Anyone may probably cite a dozen major or less major names in Armenian literature who became victims of the genocide of 1915. Even among scholars, however, the name of Armen Dorian probably does not ring a bell. At the age of 23, he was one of the youngest writers to be caught in the roundup of April 23-24 and sent to death.
He was born Hrachia Surenian on January 28, 1892 in the city of Skopje, the current capital of the Republic of Macedonia. At the time, his birthplace was still part of the Ottoman Empire. His father was a contractor of roads and bridges.
There was no Armenian community and no school there. Hrachia first studied at a local Greek school and then at the French school of Manastir (current Bitola, also in Macedonia). The family later moved to Constantinople, where the future poet received his higher education at the Mekhitarist School of Pangalti, which belonged to the Viennese branch of the congregation. He graduated in 1911 and traveled to France, where he continued his studies at the Sorbonne.
It is not clear why and when he took his literary name. When in Paris, he joined the French literary scene and founded the French newspaper L'Arène in 1912. Filled with dynamic and progressive ideas in poetry, he followed the current known as “paroxyste,” first proposed by poet Nicolas Beaudoin (1881-1960) in 1911, which was a French correlative to another avant-garde movement, futurism. He also published poetry booklets.
As immersed as he was in French literature, Dorian did not leave aside his Armenian roots. He wrote and published both in French and in Armenian, and did not sever his links with the Armenian literary life in Constantinople.
Immediately after his graduation in 1914, he received an invitation to return to Constantinople as headmaster in his alma mater, the Mekhitarist School of Pangalti. He also taught in four other schools, and contributed to local journals with Armenian and French poems. He was arrested at the Modern School in the night of April 24, 1915.
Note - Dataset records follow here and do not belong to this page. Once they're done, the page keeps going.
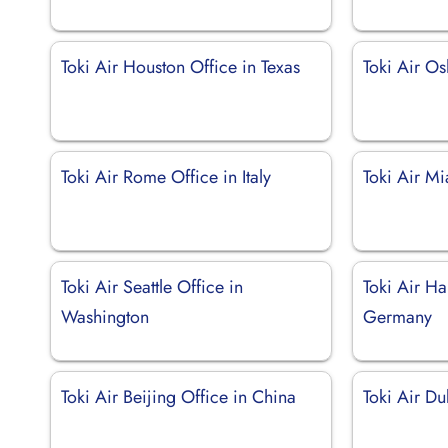
Toki Air Houston Office in Texas
Toki Air O
Toki Air Rome Office in Italy
Toki Air Mi
Toki Air Seattle Office in
Toki Air H
Washington
Germany
Toki Air Beijing Office in China
Toki Air Du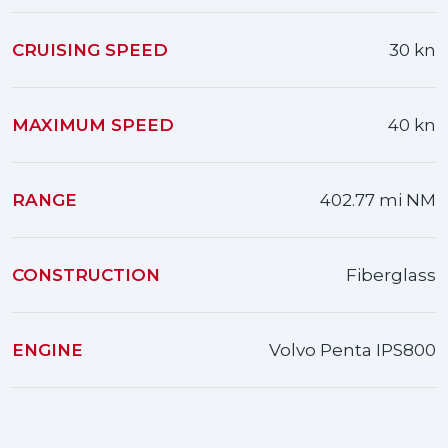
CRUISING SPEED
30 kn
MAXIMUM SPEED
40 kn
RANGE
402.77 mi NM
CONSTRUCTION
Fiberglass
ENGINE
Volvo Penta IPS800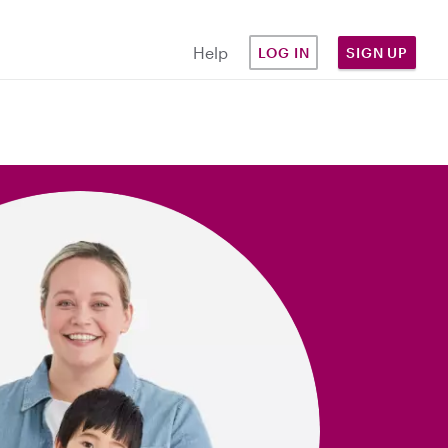
Help
LOG IN
SIGN UP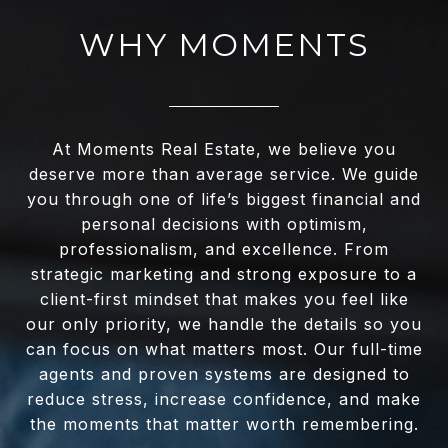
WHY MOMENTS
At Moments Real Estate, we believe you
deserve more than average service. We guide
you through one of life’s biggest financial and
personal decisions with optimism,
professionalism, and excellence. From
strategic marketing and strong exposure to a
client-first mindset that makes you feel like
our only priority, we handle the details so you
can focus on what matters most. Our full-time
agents and proven systems are designed to
reduce stress, increase confidence, and make
the moments that matter worth remembering.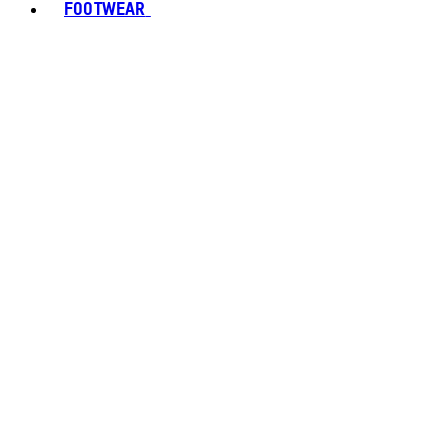
FOOTWEAR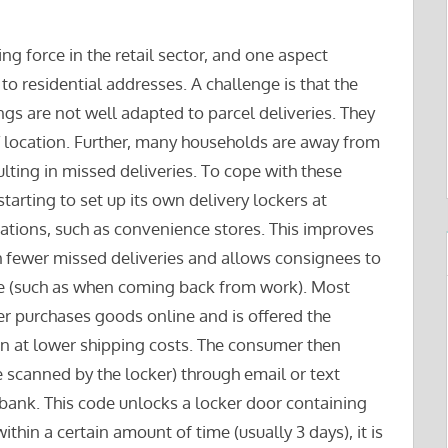
 force in the retail sector, and one aspect
to residential addresses. A challenge is that the
gs are not well adapted to parcel deliveries. They
f location. Further, many households are away from
lting in missed deliveries. To cope with these
tarting to set up its own delivery lockers at
cations, such as convenience stores. This improves
h fewer missed deliveries and allows consignees to
ime (such as when coming back from work). Most
er purchases goods online and is offered the
ten at lower shipping costs. The consumer then
e scanned by the locker) through email or text
 bank. This code unlocks a locker door containing
within a certain amount of time (usually 3 days), it is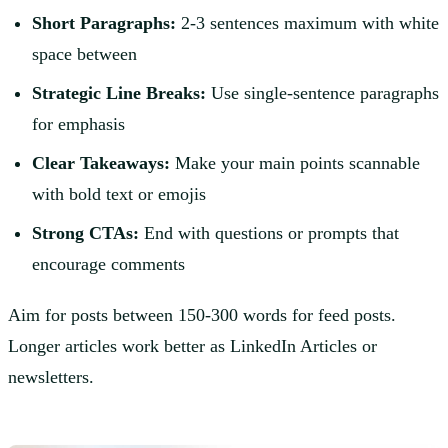
Short Paragraphs:
2-3 sentences maximum with white
space between
Strategic Line Breaks:
Use single-sentence paragraphs
for emphasis
Clear Takeaways:
Make your main points scannable
with bold text or emojis
Strong CTAs:
End with questions or prompts that
encourage comments
Aim for posts between 150-300 words for feed posts.
Longer articles work better as LinkedIn Articles or
newsletters.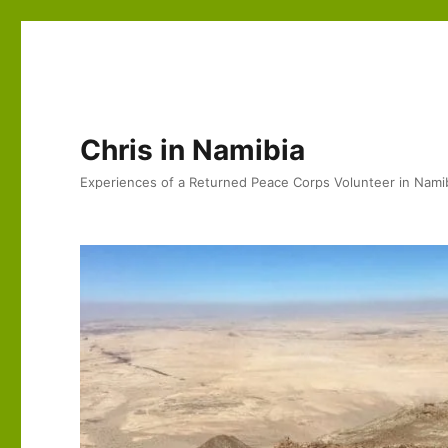
Chris in Namibia
Experiences of a Returned Peace Corps Volunteer in Nami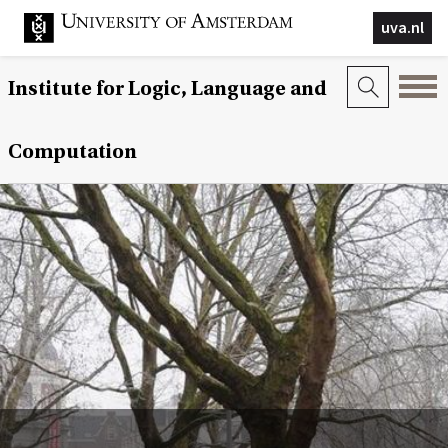
uva.nl
Institute for Logic, Language and
Computation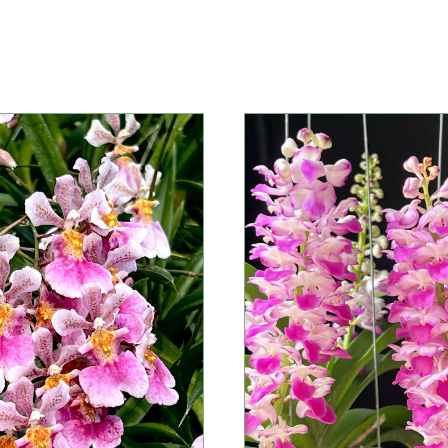
Information
Information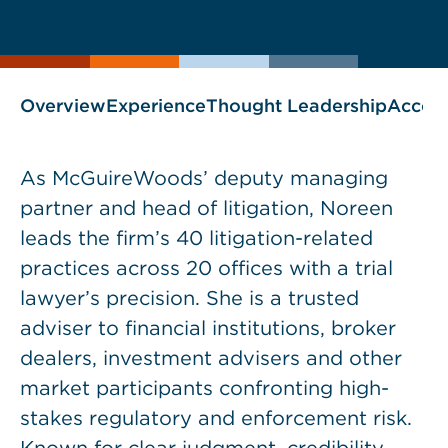
current
page
page
as
Overview
Experience
Thought Leadership
Accol
As McGuireWoods’ deputy managing
partner and head of litigation, Noreen
leads the firm’s 40 litigation-related
practices across 20 offices with a trial
lawyer’s precision. She is a trusted
adviser to financial institutions, broker
dealers, investment advisers and other
market participants confronting high-
stakes regulatory and enforcement risk.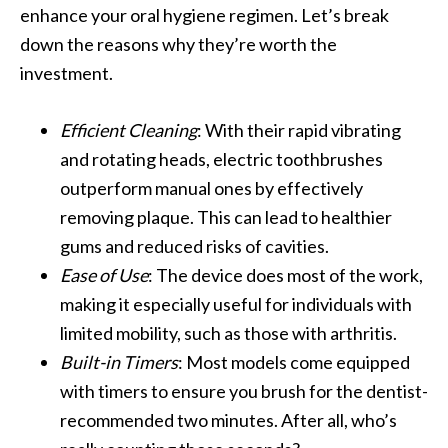
enhance your oral hygiene regimen. Let’s break
down the reasons why they’re worth the
investment.
Efficient Cleaning
: With their rapid vibrating
and rotating heads, electric toothbrushes
outperform manual ones by effectively
removing plaque. This can lead to healthier
gums and reduced risks of cavities.
Ease of Use
: The device does most of the work,
making it especially useful for individuals with
limited mobility, such as those with arthritis.
Built-in Timers
: Most models come equipped
with timers to ensure you brush for the dentist-
recommended two minutes. After all, who’s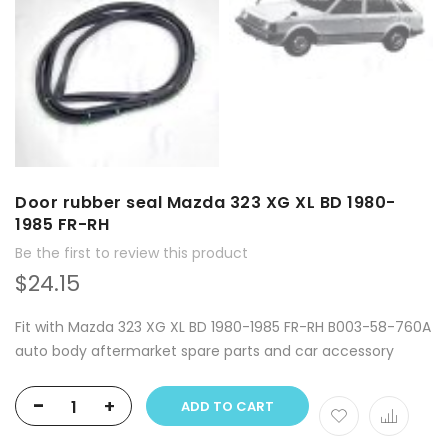
Door rubber seal Mazda 323 XG XL BD 1980-
1985 FR-RH
Be the first to review this product
$24.15
Fit with Mazda 323 XG XL BD 1980-1985 FR-RH B003-58-760A
auto body aftermarket spare parts and car accessory
-
+
ADD TO CART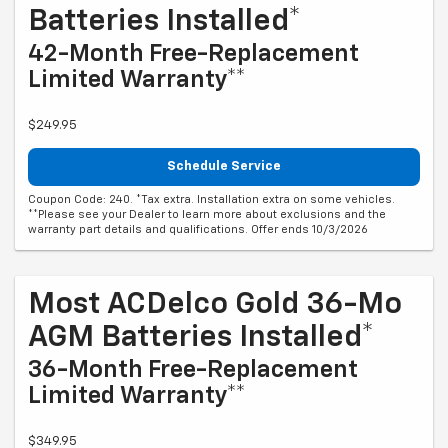
Batteries Installed*
42-Month Free-Replacement
Limited Warranty**
$249.95
Schedule Service
Coupon Code: 240. *Tax extra. Installation extra on some vehicles.
**Please see your Dealer to learn more about exclusions and the
warranty part details and qualifications. Offer ends 10/3/2026
Most ACDelco Gold 36-Mo
AGM Batteries Installed*
36-Month Free-Replacement
Limited Warranty**
$349.95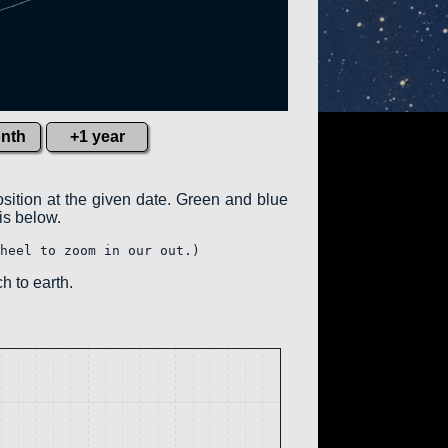
nth
+1 year
osition at the given date. Green and blue
 is below.
heel to zoom in our out.)
h to earth.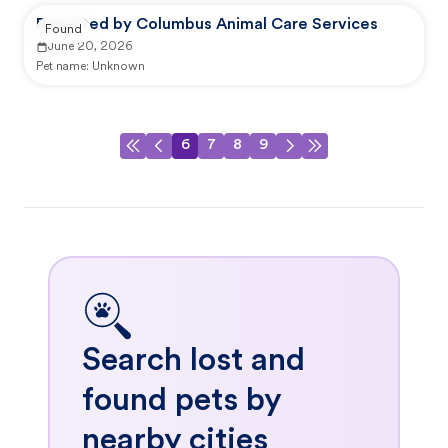
Reported by Columbus Animal Care Services
Found
June 20, 2026
Pet name:
Unknown
6
7
8
9
Search lost and
found pets by
nearby cities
Armen Dorian, together with some 150 people, including poets Taniel Varoujan and Roupen Sevag, among others, was initially sent to Çankırı. Thirty exiles were able to return to Constantinople in one way or another. From the remaining hundred and twenty, in June 1915 a first caravan of 52 people was dispatched with destination to Deir-er-Zor. One of the fifteen survivors of the entire group of 120, Mikayel Shamdanjian, wrote: “At the time, we were not familiar with that name. From the first caravan, only the Protestant bookseller Baronian, as the result of petitions, was excluded and returned to Constantinople. All the other comrades, including the promising and pleasant Armen Dorian, went to become the victims of the roads of Elbistan. . . . Armen Dorian became part of the first caravan because, as someone who had absorbed French humor, was dazzling and had always a song in his lips.”
Dorian’s poetry has remained dispersed in the Armenian and French journals of the time. Other poems were posthumously published in the Armenian press. His brother Zenob Surenian, who had settled in Austria, in 1931 published a small collection of poetry entitled Un poète français d’origine arménienne (A French Poet of Armenian Origin).